Auditorium Montoya
The Auditorium Montoya is the cultural hall of the Instituto Superior Antonio Ruiz de Montoya (ISARM), an institution with decades of presence in Posadas and across the interior of Misiones province. The auditorium serves as the public face of that institutional life: the space where the wider community can access the academic, cultural, and civic activity the institute generates.

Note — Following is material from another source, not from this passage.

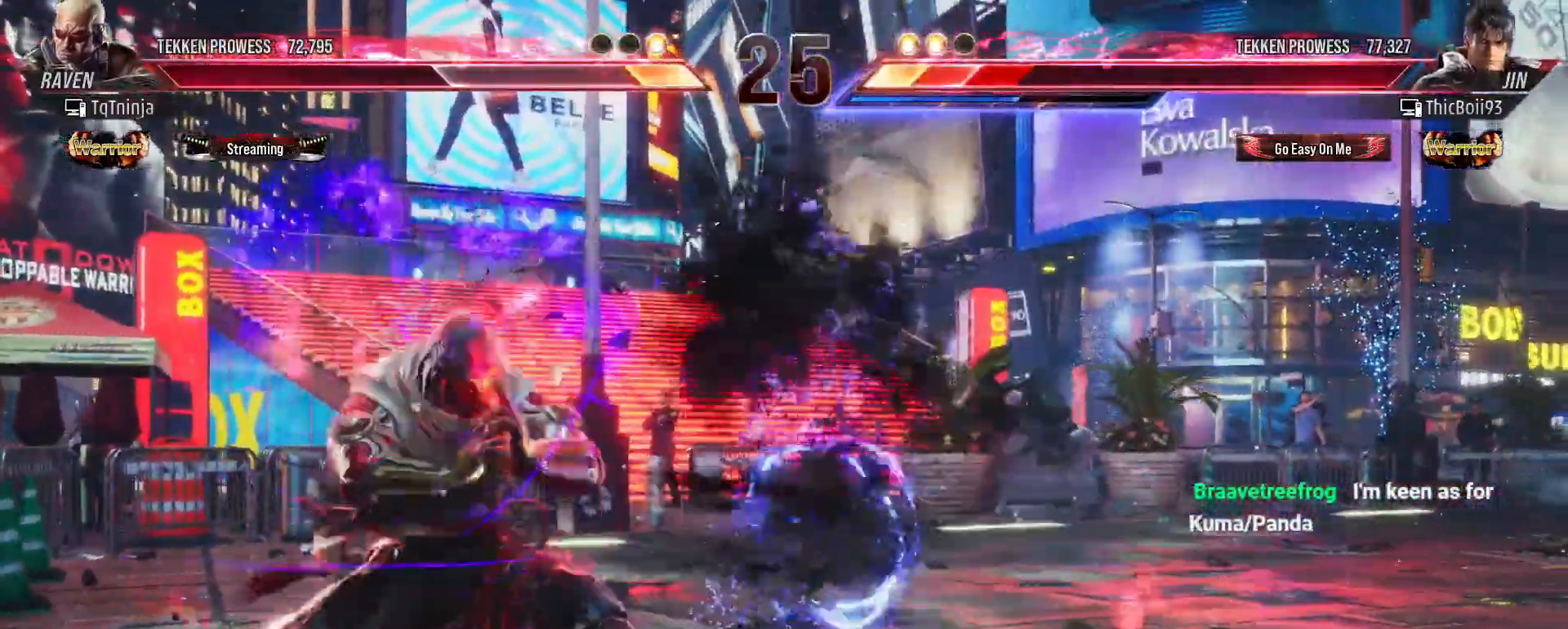
{"buttons": [], "left_stick": "center", "events": [[100, "left_stick", "right"], [367, "CIRCLE", "down"], [450, "CIRCLE", "up"], [483, "left_stick", "center"]]}
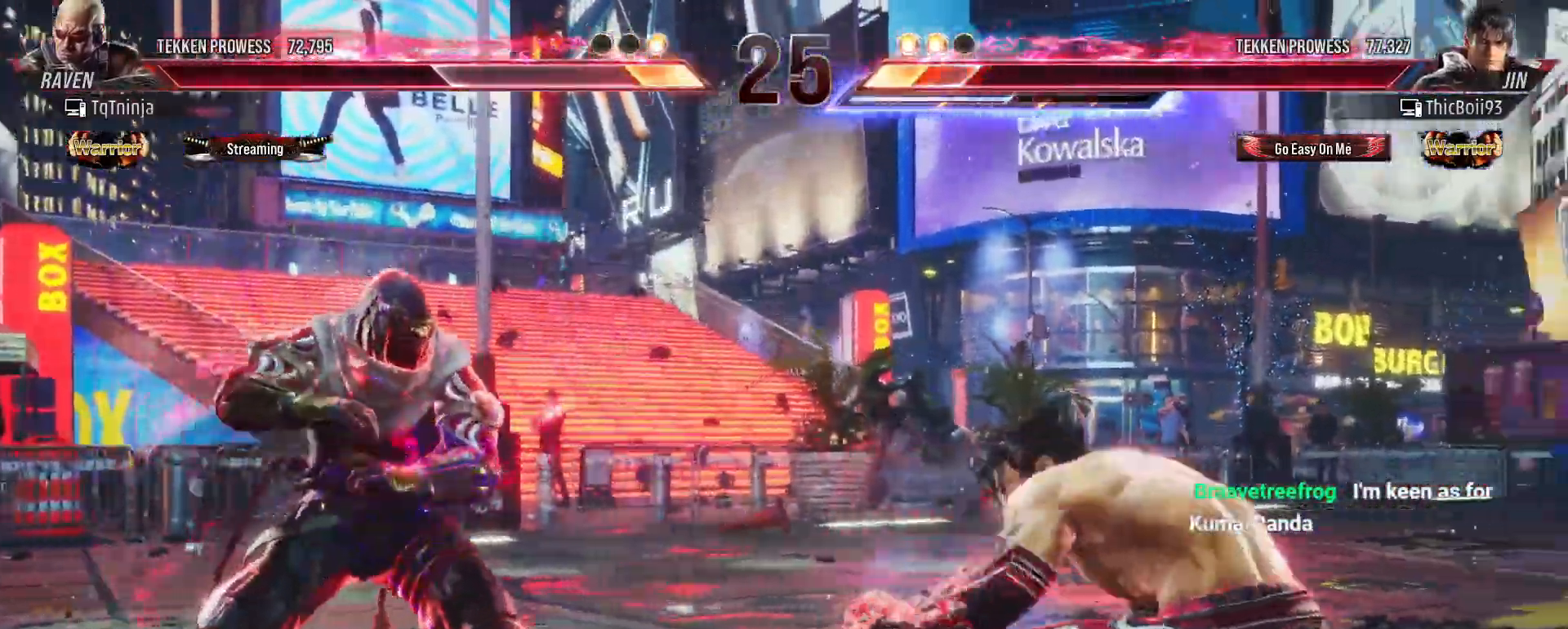
{"buttons": [], "left_stick": "center", "events": []}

The auditorium’s name — and the name of the institute that houses it — honors a foundational figure in the history of northeast Argentina. Father Antonio Ruiz de Montoya (1585–1652) was a Spanish Jesuit who spent decades working among the Guaraní peoples of the Río de la Plata region. Beyond his pastoral work, Ruiz de Montoya produced the first systematic grammars and vocabularies of the Guaraní language — a body of work that served missionary purposes but also preserved in writing a language that might otherwise have remained purely oral. His text Conquista espiritual (1639) remains one of the most detailed accounts of the Jesuit reductions and Guaraní life of that era. In Misiones, a province whose identity is deeply tied to that mission history, the name Montoya is not simply a tribute: it is a statement of cultural belonging.
ISARM was founded with the impetus of Monsignor Jorge Kemerer, a key figure in the Misionera church of the twentieth century, and grew into one of the most active teacher-training and technical institutes in the region. Today it offers more than fifteen teacher-training programs — ranging from Biology and History to Early Childhood Education and Design — along with several technical degrees, with campuses in Posadas, Eldorado, Oberá, and Bernardo de Irigoyen. Its Campus Kemerer, on Avenida Jauretche 6700, is the main location where the Auditorium Montoya is found.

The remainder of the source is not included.